- _Exercise details_: In the entries below, which lines run from the one containing "Zaffari Card e Bourbon Card" to the one containing "Winzerhaus Johannisberg"? Copy exactly those lines, ends included, and no others.

- _Entries provided_:
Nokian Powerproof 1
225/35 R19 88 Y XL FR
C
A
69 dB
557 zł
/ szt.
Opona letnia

==

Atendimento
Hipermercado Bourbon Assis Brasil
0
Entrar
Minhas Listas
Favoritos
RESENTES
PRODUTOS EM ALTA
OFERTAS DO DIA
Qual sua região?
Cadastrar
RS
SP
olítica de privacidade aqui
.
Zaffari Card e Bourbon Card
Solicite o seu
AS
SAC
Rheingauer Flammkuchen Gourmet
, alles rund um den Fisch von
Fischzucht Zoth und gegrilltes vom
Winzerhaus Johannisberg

---

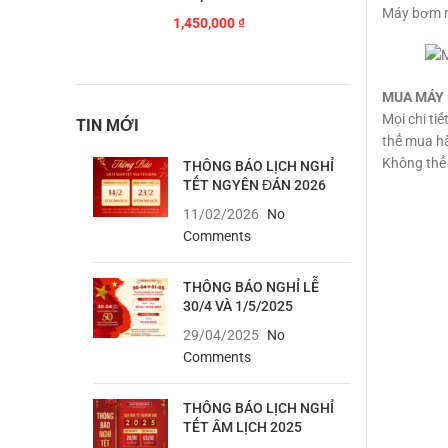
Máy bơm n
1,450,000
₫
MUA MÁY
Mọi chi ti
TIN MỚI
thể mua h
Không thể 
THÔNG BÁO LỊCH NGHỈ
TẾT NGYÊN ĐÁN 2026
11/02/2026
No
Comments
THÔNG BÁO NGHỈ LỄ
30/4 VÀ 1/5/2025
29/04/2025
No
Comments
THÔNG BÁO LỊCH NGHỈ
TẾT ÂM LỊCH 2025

- _Answer box_:
Zaffari Card e Bourbon Card
Solicite o seu
AS
SAC
Rheingauer Flammkuchen Gourmet
, alles rund um den Fisch von
Fischzucht Zoth und gegrilltes vom
Winzerhaus Johannisberg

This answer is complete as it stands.